Fujifilm Victim of Cyber Attack: Notice of Unauthorized Access to Fujifilm Servers

Fujifilm Attacked

Fujifilm disclosed that they have suffered a ransomware attack and hence there has been unauthorized access to Fujifilm servers. Apparently their servers have been infected by Qbot trojan malware.

Ransomware is a type of malicious software cyber criminals use to block you from accessing your own data by encrypt the files on your system. The hackers will hold your data “hostage” until the demanded ransom is paid.

This is becoming a serious problem for companies, who often have to pay attackers lots of money in bitcoin (basically impossible to track if the attackers makes no errors) to avoid the data being lost forever or shared with other companies.

And how can companies be sure that if they pay the data won’t be shared anyway?

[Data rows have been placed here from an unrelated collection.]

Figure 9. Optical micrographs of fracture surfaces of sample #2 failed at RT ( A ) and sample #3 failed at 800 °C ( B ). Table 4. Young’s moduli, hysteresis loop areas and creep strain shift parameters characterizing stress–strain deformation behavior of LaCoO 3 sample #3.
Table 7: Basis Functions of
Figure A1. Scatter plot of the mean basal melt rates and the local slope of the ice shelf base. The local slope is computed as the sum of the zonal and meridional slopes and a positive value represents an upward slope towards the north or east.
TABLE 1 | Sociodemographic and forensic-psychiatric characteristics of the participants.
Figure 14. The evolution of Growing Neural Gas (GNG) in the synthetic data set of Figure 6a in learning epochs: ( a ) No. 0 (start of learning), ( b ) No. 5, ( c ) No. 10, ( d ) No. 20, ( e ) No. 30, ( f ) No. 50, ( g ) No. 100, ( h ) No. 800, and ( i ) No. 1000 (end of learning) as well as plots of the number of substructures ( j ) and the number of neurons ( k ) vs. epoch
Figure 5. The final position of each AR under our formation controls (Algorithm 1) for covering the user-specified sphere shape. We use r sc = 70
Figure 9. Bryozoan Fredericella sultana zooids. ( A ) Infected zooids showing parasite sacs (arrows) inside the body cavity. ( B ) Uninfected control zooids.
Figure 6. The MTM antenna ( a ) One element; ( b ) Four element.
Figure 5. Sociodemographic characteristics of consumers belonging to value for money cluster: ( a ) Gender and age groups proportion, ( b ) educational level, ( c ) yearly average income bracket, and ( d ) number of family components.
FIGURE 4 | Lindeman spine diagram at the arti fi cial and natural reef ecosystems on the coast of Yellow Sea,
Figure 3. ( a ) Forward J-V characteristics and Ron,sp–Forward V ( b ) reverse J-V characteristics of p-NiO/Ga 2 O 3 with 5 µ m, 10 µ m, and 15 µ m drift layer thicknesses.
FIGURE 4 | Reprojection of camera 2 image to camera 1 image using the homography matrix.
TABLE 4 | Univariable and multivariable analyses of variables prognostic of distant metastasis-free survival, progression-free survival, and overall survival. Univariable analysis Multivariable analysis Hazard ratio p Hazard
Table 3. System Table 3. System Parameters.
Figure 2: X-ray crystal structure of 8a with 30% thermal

Well, there is a reliability ranking even for those criminal hackers! Companies can see if the hacker kept his word in the past or not.

As I am Italian, I can speak for my country, where these type of crimes saw a raise from 2019 to 2020 of 246%.

What Fujifilm did today is different compared to what many other companies do, as denouncing the hackers would mean to admit the companies’ own vulnerability. Fujifilm was more upfront today, and openly disclosed the attack.

To stop these kind of attacks, companies must absolutely improve their cyber security and bitcoin should be regulated stronger.